Click rate

Click rate of 68.5 cents per episode. In April 2001, NBC ordered a studio sneak peek of the pilot, which ran for four and a half hours, and declared "Hope for Hell" one of the best primetime original series of the year. However, the producers rebooted the show after NBC's decision to cancel the two-hour premiere episode of the series. Eventually, the first pilot was moved to Sunday nights after the network scheduled Fox's "Deadwood" to compete with the series, because NBC had no interest in a two- or three-hours-long premieres on that nights.

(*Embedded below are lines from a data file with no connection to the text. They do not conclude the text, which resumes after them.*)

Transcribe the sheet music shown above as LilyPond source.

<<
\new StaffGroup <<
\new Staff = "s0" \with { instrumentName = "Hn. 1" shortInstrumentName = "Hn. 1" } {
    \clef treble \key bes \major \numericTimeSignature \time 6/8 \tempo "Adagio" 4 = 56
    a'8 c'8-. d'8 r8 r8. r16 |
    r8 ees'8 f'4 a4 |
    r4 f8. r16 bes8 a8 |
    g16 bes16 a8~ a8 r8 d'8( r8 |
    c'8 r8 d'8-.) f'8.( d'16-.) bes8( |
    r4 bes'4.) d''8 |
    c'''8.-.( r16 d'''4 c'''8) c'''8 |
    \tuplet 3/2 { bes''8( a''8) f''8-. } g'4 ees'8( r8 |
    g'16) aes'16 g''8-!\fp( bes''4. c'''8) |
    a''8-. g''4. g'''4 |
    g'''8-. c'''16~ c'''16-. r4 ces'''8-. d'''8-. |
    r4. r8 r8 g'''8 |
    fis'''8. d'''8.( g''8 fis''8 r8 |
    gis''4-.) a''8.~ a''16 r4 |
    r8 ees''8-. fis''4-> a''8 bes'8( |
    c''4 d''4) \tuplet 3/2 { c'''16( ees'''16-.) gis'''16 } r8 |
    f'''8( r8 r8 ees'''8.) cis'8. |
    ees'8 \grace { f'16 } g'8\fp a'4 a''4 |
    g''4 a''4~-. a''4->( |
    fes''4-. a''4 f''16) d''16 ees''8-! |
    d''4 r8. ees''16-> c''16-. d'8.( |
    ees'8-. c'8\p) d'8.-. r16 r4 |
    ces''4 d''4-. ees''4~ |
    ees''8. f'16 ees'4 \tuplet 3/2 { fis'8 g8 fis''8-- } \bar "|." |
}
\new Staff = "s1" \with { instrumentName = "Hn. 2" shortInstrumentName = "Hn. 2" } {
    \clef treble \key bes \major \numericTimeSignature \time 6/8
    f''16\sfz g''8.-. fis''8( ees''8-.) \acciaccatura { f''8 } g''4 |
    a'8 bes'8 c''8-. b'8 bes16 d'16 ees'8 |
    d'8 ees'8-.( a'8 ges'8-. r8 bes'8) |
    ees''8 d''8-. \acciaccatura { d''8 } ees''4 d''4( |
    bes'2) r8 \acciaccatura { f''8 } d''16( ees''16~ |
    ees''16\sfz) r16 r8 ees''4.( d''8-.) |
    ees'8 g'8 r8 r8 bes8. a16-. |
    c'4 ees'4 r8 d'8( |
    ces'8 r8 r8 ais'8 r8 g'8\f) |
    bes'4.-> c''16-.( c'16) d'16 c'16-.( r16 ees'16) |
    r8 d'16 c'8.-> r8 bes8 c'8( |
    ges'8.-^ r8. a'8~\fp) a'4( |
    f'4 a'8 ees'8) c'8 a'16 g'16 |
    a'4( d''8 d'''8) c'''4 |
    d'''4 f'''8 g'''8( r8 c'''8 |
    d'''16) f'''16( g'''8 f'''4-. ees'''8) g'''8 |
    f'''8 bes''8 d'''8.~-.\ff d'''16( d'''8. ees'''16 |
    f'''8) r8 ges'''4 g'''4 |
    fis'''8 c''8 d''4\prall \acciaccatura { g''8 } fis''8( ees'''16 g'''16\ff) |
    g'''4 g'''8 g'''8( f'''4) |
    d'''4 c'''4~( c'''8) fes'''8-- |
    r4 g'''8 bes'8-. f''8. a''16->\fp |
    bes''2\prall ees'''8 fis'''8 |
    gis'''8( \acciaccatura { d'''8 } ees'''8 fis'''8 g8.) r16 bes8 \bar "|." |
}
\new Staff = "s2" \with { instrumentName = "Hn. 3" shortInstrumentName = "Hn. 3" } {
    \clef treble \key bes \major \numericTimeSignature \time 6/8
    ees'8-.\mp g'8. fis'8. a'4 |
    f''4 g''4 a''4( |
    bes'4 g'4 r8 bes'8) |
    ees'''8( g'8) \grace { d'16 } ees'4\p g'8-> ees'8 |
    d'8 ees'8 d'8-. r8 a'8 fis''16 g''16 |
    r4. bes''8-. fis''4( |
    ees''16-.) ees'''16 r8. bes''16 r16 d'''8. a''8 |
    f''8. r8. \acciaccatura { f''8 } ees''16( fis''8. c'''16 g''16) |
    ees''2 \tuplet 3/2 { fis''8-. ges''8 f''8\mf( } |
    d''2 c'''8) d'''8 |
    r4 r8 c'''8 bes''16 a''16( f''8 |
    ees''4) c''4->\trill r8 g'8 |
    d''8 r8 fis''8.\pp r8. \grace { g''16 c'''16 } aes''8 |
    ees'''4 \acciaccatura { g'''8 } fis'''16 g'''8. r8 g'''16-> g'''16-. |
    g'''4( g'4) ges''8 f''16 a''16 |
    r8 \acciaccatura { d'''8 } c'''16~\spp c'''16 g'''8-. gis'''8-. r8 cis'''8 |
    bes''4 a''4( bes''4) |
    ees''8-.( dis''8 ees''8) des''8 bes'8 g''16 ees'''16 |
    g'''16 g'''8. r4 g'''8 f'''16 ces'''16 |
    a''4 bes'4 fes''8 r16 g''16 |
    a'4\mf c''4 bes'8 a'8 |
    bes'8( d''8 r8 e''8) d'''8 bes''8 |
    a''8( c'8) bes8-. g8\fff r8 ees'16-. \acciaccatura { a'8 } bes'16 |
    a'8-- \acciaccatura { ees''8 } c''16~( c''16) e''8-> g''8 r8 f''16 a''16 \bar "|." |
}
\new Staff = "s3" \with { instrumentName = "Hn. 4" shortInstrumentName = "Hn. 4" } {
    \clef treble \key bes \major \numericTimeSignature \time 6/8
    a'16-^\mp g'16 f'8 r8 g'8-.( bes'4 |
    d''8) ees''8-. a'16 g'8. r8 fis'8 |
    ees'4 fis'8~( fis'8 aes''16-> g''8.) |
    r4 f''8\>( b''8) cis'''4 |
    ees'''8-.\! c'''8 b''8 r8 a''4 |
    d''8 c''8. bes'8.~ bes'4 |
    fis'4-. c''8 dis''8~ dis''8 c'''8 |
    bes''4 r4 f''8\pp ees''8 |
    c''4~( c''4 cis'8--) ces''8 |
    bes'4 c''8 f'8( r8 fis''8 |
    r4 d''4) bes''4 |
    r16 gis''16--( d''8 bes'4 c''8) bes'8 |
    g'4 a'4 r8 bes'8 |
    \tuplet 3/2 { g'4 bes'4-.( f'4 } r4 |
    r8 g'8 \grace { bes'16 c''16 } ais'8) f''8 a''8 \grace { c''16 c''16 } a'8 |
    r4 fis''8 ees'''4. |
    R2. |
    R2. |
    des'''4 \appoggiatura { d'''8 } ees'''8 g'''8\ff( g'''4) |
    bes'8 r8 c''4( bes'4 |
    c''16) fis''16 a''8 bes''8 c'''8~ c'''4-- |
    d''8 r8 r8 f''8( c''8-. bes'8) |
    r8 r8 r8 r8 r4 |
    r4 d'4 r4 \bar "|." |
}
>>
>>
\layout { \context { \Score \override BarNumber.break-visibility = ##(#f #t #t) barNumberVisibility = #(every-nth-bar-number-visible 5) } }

The series was the third in the series to feature three singers. It is the only show to feature a comedian in the lead-up to its second-season premiered, and is the first show to have the comedians appear on both the series' first and second seasons. The premier episode, "Only Living Twice", was the first to feature the singer-songwriters Anne Foy and Marie Glover. The farewell episode, performed on April 8, 2001, featured a guest appearance by Dave Attell. The fifth episode, a "Sunday Night" episode, featured both the musical and the feature actors, while the film version of the first episode featured the singers, in addition to the film actors. The latter episode, titled "Dreams & Tidings", featured Jania Sneddon, and Tani Natale and Donovan Crockett. The final season, which spanned one season and 8 episodes, was again produced by Studio Babylon Television (nowadays known as Studio NBC Entertainment) and Saban & Culbertson. The ninth and final season was produced by NBC Studios Entertainment.

Although it is the luckiest series, "Hopelessly in Love" was also very expensive. The producers spent millions to woo and attract the stars to come to town, paying them around $14 million for the series première and $24 million for their first two seasons. Notably, the show got the biggest buzz in the fan mail-order column and received a great deal of fan mail. The average siz.